The novelty that makes all this work is the style error. It can be done with a statistic on the channels of the convolutions in the higher layers of the network. This was originally designed to capture texture information in a texture synthesis algorithm. The style error of a layer is the mean squared error between the gramians, $\displaystyle E_s^l=\frac{1}{4 N^2 M^2} \sum _{ij} {\left(G_{i_j}^l-A_{i_j}^l\right)^2}$, where $G_{ij}=\langle v_i,v_j \rangle$ is the inner product of the vectorized feature maps $i$ and $j$ in filter layer $l$ of the style image, and $A$ is the corresponding gramian when the input is noise. The inner product (gramian) shows the correlation between each pair of channels, and this captures texture information. The same thing in Keras code:

def gram_matrix(v):
# In tensorflow, dim order is x,y,channel
# Make each row a channel
chans = K.permute_dimensions(x, (2, 0, 1))
# vectorize the feature maps
features = K.batch_flatten(chans)
# gramian is just an inner product
return K.dot(features, K.transpose(features))
/ x.get_shape().num_elements()
def style_loss(vi, vj):
# mean squared error
return mse(gram_matrix(vi), gram_matrix(vj))


The total error is $\alpha E_c + \beta E_s$ with the weights on each error as hyperparameters. The results are quite astounding. Playing with weights $\alpha$ and $\beta$, and with the weights on the contribution of each layer $l$ towards the style loss allows for a large range of interesting results. This picture was created by decreasing the weight of the content loss.

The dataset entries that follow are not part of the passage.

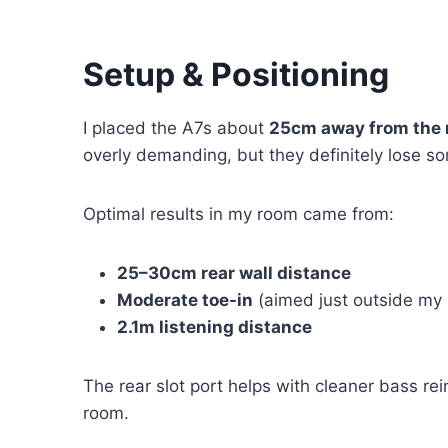
Setup & Positioning
I placed the A7s about
25cm away from the r
overly demanding, but they definitely lose s
Optimal results in my room came from:
25–30cm rear wall distance
Moderate toe-in
(aimed just outside my 
2.1m listening distance
The rear slot port helps with cleaner bass rei
room.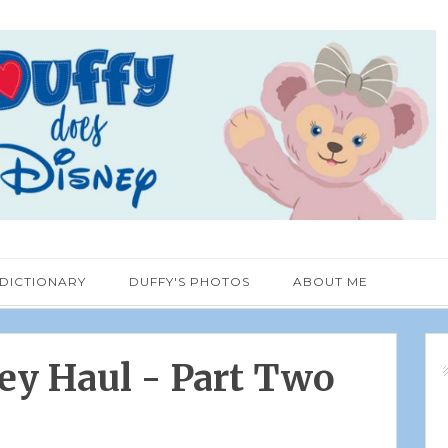
 DICTIONARY
DUFFY'S PHOTOS
ABOUT ME
ey Haul - Part Two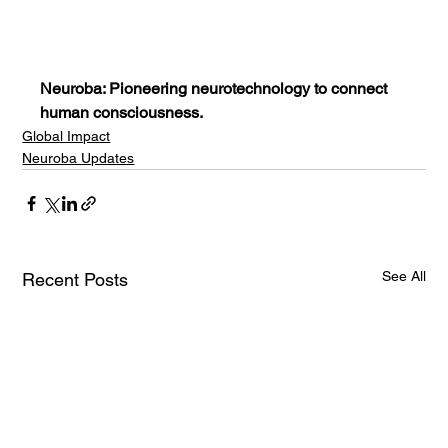
Neuroba: Pioneering neurotechnology to connect 
human consciousness.
Global Impact
Neuroba Updates
See All
Recent Posts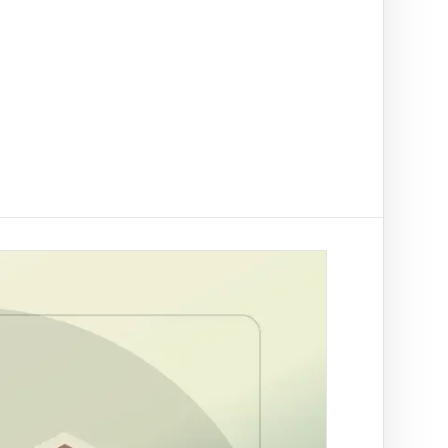
t on/off-ramp checks.
ading
ify clients, companies, bank accounts and
/PEP risk before account activation.
d prevention
linked to a
 fraud
ed African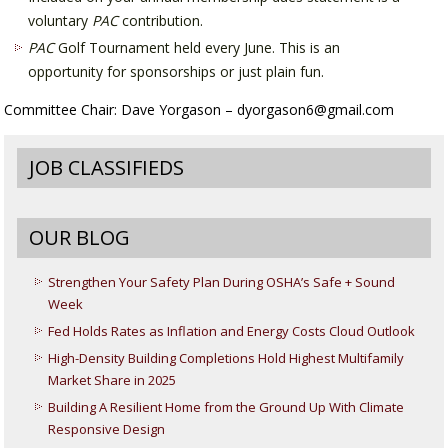
voluntary
PAC
contribution.
PAC
Golf Tournament held every June. This is an
opportunity for sponsorships or just plain fun.
Committee Chair: Dave Yorgason – dyorgason6@gmail.com
JOB CLASSIFIEDS
OUR BLOG
Strengthen Your Safety Plan During OSHA’s Safe + Sound
Week
Fed Holds Rates as Inflation and Energy Costs Cloud Outlook
High-Density Building Completions Hold Highest Multifamily
Market Share in 2025
Building A Resilient Home from the Ground Up With Climate
Responsive Design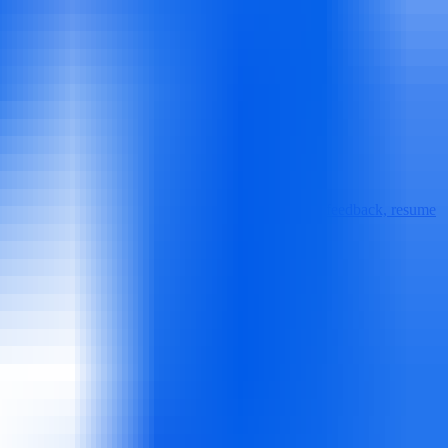
provides real-time interview guidance, personalized feedback, resume
ws with company-specific prep and mock interviews.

One major drawback of this method can be seen in the creation above. The style loss must be tempered, or else it obstructs features of the image, like the face. The third set of images, in the style of “Woman in a Hat with Pompoms and a Printed Shirt” is another example. So portraits in general are not the best target. However, landscapes and the like come out amazing. The reason for this is that the style loss function does not take into account anything about the style image except the texture of the image. There are alternative statistics that have been tried. One successful result that I have not yet tried comes from the study of Markov Random Fields, used classically for image synthesis. The idea is to calculate the loss between patches of the filters, rather than the whole filter at once, where the loss of each patch of the generated image is calculated against the most similar patch (by cross correlation) for the painting.

Another drawback is that each generated image/painting combo must be calculated separately. This has been addressed by Johnson et. al and others by training a neural network which can turn an input image into a representation which, when passed through a loss network (such as VGG-16 as above), generates a stylized image of a particular style. The benefit is the speed – once trained, generating a stylized version of an input image is hundreds of orders of magnitude faster. The drawback is that the transformation network takes much longer to train and is only able to output images of the specific style it was trained on. However, this is the type of solution that can scale, for example to video. I have replicated exactly the network architecture as described in Johnson et. al. Here’s an example result:

I had trouble getting rid of artifacts showing up in some input images, like the blotch of white on the right of the stylized image. However, I did not train the network for very long, primarily to avoid large AWS GPU server bills, so the results are not that great. I’ll probably come back to this soon, as I am building my own GPU server! There are so many ideas to explore with this.